Life is about to get measurably more difficult for hundreds of thousands of Syrian refugees in Lebanon. Because of a funding shortfall, the World Food Program is forced to reduce by half the amount of food assistance it provides to hundreds of thousands of Syrian refugees living outside of refugee camps.
Most Syrian refugees in Lebanon are not in camps. Rather, they are mixed in with the local population. But unlike the local population, they have far less access to work and school.
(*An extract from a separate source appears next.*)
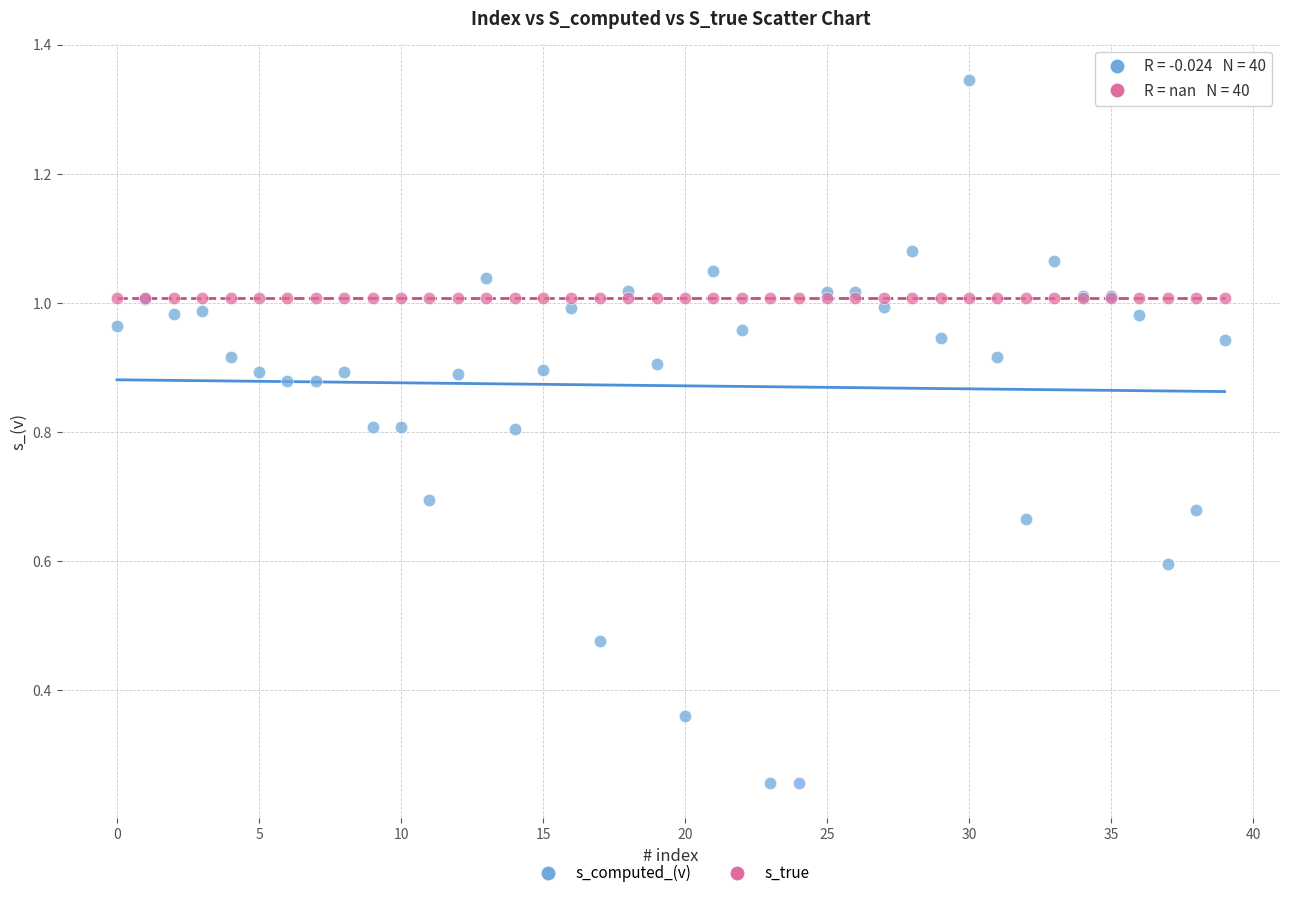

What are all the series names shown in the legend?

s_computed_(v), s_true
So, they rely on assistance from international humanitarian groups, this includes food assistance from the WFP in the form of e-cards.
These are essentially debit cards that the WFP and the Mastercard Foundation debuted in in Lebanon two years ago to replace direct assistance and paper vouchers. Each month, the WFP loads $27 per person onto these cards, which can be used in local shops to purchase food and other essential items. This gets food efficiently into the mouths of people who need it the most, and has the added benefit of propping up local economies, which are often under strain by the influx of refugees.
WFP’s funding crisis is region-wide. It warns that if it doesn’t immediately receive funds by the end of August, it iwill have to cut assistance to 440,000 refugees living outside of camps in Jordan. And if donors don’t contribute $139 million by September, there will be huge, region wide food assistance cuts for Syrian refugees.
This is clearly a humanitarian disaster. There are 1.1 million Syrian refugees in Lebanon, meaning that about 1 in every 5 people in Lebanon today is a Syrian refugee. In Jordan, there are about 600,000 refugees, meaning about one in every thirteen people in Jordan is a Syrian refugee. Most of these refugees and are mixed in among the local population, with little access to work. They need all the social assistance they can get, but right now, the international community is turning its backs on these refugees.